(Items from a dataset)
————

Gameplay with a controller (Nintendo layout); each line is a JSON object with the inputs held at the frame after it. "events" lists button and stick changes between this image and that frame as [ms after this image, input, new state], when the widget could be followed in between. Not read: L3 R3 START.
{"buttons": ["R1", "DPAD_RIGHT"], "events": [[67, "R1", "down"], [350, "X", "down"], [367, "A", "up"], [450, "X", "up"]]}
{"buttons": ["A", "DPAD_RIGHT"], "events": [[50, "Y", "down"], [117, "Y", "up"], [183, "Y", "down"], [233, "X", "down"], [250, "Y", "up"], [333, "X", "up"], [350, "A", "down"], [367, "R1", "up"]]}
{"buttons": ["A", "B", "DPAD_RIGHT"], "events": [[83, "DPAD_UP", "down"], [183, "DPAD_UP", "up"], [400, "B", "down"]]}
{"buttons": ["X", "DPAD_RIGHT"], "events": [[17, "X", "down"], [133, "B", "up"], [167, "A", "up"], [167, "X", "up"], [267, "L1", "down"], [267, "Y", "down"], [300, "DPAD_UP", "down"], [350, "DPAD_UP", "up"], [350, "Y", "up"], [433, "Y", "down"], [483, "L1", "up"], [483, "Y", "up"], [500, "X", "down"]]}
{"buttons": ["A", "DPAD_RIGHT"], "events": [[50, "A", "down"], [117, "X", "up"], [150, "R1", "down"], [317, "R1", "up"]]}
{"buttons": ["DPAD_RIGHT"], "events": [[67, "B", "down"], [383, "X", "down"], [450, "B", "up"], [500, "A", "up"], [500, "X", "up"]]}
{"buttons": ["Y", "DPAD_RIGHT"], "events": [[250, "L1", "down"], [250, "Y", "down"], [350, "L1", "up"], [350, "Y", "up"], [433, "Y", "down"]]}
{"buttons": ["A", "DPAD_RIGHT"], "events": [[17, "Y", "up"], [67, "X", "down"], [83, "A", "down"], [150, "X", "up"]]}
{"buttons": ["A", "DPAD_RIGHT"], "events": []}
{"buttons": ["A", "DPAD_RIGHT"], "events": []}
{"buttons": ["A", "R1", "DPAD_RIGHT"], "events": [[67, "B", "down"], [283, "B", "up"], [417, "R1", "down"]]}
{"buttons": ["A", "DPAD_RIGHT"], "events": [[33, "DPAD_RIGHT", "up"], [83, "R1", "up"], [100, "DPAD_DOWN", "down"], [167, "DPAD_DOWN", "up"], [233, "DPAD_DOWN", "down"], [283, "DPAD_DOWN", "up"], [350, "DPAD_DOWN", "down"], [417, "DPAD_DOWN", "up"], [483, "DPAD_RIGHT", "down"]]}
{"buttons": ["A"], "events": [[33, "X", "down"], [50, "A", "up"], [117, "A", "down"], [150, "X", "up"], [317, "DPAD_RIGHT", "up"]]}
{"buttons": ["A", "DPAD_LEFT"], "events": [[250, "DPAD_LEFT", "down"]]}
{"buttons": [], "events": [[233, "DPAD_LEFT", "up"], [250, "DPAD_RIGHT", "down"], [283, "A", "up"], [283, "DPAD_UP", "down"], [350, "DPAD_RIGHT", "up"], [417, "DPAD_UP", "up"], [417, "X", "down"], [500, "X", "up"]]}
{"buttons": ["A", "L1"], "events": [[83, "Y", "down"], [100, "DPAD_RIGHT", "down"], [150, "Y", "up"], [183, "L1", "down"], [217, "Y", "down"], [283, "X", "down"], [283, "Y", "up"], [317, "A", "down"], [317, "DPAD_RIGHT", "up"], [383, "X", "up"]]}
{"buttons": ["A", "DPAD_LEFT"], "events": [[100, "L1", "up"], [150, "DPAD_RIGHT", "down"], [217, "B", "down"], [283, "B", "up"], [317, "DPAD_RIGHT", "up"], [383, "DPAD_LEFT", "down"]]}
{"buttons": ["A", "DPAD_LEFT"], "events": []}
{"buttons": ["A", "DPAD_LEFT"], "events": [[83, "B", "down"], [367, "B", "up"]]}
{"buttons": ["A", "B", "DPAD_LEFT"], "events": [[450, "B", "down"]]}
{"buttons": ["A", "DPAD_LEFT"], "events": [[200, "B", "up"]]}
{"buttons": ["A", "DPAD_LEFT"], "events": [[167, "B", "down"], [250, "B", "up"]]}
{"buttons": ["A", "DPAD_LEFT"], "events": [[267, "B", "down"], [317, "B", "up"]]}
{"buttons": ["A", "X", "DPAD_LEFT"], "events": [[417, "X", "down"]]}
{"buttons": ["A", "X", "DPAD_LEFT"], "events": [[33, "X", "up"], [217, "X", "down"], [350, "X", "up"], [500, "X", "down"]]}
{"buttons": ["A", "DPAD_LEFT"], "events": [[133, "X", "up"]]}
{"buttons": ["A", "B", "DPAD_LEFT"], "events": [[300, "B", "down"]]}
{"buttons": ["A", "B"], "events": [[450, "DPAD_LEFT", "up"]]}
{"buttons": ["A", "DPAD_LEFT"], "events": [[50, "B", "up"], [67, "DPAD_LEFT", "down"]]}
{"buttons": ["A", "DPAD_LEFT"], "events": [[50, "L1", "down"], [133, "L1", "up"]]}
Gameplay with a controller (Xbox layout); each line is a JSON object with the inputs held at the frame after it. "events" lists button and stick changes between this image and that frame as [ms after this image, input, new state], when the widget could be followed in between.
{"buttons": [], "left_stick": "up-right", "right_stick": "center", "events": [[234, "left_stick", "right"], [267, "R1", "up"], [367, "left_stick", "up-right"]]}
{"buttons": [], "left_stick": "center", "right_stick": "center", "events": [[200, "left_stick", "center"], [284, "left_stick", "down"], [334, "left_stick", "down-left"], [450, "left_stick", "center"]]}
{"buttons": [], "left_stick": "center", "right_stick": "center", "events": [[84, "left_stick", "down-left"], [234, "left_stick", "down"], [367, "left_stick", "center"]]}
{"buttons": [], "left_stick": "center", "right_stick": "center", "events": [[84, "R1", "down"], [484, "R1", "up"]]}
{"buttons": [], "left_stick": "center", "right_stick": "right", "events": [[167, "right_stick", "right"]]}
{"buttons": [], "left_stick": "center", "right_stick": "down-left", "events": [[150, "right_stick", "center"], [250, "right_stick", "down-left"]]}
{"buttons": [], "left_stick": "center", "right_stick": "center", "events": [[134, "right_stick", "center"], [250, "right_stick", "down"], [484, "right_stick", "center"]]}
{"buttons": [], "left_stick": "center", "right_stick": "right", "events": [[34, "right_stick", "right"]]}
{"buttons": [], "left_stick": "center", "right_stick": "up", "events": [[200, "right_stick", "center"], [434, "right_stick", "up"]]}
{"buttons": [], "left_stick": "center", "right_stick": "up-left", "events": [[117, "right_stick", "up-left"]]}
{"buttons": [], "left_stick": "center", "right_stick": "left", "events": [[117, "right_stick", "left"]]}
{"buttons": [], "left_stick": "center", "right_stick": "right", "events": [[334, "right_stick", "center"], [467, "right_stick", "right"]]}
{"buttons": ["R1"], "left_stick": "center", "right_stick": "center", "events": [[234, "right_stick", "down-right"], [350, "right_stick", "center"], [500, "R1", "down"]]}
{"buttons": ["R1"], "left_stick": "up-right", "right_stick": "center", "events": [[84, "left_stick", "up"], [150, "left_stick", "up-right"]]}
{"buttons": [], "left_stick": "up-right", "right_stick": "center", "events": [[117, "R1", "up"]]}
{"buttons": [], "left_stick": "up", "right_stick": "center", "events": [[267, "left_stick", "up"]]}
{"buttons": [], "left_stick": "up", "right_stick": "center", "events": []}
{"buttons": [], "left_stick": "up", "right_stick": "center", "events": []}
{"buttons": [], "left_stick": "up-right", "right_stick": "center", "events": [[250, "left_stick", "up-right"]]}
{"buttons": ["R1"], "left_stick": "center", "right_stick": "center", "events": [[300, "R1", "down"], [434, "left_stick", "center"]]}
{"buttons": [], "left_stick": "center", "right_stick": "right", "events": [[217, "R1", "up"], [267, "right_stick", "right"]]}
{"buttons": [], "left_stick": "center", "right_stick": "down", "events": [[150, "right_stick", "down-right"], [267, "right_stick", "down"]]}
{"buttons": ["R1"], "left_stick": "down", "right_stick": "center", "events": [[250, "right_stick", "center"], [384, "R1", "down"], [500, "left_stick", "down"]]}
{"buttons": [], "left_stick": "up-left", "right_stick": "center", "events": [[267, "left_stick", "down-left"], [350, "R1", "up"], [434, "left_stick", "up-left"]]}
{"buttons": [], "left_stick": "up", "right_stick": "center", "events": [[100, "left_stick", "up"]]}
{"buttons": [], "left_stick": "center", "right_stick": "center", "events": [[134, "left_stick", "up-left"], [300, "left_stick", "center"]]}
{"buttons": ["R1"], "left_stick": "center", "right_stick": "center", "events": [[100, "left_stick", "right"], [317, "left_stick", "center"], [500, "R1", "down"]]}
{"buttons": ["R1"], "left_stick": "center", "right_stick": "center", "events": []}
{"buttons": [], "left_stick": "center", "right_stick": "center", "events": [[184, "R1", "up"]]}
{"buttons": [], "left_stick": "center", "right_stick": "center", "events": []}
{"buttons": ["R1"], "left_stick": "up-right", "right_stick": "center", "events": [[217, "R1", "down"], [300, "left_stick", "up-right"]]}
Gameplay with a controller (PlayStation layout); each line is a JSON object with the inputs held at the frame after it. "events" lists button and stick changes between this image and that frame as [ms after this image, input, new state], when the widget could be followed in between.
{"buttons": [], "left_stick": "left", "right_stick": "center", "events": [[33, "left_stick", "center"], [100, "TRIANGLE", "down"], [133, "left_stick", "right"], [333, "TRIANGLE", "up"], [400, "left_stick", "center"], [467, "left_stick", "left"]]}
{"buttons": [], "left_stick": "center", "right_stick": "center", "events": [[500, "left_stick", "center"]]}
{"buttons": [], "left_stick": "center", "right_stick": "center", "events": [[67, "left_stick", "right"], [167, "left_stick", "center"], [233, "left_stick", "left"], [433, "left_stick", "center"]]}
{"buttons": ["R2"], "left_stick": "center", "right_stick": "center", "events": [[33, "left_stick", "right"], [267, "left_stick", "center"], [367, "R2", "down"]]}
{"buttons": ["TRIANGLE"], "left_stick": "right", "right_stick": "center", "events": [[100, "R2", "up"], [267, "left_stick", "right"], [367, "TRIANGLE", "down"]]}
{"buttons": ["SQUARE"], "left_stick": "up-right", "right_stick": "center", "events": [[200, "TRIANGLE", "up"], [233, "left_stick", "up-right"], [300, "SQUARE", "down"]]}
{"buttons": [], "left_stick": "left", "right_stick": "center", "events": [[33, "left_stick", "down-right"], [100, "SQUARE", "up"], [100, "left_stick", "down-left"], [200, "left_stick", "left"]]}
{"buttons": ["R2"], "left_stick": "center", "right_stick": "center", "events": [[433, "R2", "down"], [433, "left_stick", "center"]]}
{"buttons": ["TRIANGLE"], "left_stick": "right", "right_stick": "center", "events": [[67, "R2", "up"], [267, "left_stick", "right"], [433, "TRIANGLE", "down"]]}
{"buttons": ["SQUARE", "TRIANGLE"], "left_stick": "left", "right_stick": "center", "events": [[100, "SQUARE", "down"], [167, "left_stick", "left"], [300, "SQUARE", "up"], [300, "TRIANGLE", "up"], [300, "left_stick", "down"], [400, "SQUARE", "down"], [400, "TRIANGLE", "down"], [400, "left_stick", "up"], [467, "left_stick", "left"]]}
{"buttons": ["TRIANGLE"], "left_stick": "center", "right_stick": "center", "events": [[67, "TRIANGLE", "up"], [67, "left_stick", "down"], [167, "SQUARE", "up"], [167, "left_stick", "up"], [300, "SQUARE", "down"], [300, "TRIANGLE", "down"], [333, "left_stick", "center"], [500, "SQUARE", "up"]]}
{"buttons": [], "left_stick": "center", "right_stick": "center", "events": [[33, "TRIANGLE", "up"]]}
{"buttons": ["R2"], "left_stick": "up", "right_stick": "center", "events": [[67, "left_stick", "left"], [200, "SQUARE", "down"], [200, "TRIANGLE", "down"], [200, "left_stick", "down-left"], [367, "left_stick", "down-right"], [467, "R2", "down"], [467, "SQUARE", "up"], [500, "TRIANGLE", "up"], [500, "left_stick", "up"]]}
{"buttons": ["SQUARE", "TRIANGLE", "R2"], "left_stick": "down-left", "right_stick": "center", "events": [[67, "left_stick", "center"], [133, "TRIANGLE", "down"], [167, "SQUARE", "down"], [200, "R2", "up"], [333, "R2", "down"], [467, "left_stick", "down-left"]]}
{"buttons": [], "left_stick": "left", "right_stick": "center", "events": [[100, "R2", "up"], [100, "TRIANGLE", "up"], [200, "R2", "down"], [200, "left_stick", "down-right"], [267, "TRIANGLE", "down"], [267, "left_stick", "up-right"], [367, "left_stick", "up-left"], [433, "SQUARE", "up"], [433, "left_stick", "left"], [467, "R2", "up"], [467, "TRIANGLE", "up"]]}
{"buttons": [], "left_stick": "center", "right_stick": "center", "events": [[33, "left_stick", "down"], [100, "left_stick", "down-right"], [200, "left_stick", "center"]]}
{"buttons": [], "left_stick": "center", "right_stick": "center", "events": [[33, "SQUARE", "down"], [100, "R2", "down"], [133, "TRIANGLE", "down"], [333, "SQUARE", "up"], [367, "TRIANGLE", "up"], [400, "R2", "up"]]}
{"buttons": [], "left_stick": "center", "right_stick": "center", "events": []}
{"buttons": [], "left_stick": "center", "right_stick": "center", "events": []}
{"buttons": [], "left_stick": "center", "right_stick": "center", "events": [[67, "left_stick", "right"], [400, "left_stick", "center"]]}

————

▶ _Exercise directions_:
Give only the number of lines in the data that hold the word "followed".

▶ _Your solution_:
3